How to style Opal Jewellery?
Opal has a soft, warm characteristic, and a mystical aesthetic that easily makes it irresistible to the eye. With a shift in trends, Opals are now often used as an alternative to traditional diamond engagement rings. Opal rings are very ethereal and can be idyllic engagement rings. Opal jewellery can suit both men and women, there are many styles for men as rings or bracelets to choose from. Other than the colourful play in the stone, there are beautiful opal varieties known for their colour. Known to be a powerful healing stone, pink opal can beautifully enhance your aura with its pearly sheen. Rock an opal pendant with casual-chic everyday wear or dress it up with an evening gown.

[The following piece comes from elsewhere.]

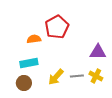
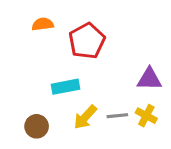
orange semicircle: (34, 39) -> (43, 24), moved
cyan rectangle: (29, 63) -> (66, 87), moved

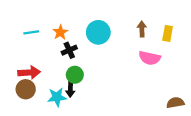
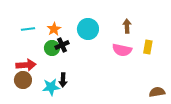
yellow rectangle: (168, 33) -> (148, 47), moved
pink semicircle: (150, 58) -> (122, 50), moved
green circle: (75, 75) -> (52, 48), moved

Furthermore, opals make a great item to gift someone on their special day, be it a birthday or an anniversary. Its beauty and galaxy-like look not only make it enticing but also affordable and durable.
Opal’s Care and Cleaning Guide
The safest way to clean this October birthstone is with warm, soapy water. Other cleaning methods might damage the opal or filler material. Note that prolonged exposure to water may weaken the adhesive in opal doublets and triplets. Even natural opal can fracture if exposed to high heat or sudden temperature changes. It is advised to store them in a cool, dark area. And if you start to see cracks on the surface of your opal, soak them in water for a few hours and they should be back to their usual state. This October birthstone ranges from 5 to 6.5 on the Mohs scale of hardness, which means it’s not as hard as Diamonds or Rubies, so it’s important to take extra care with your opal jewellery.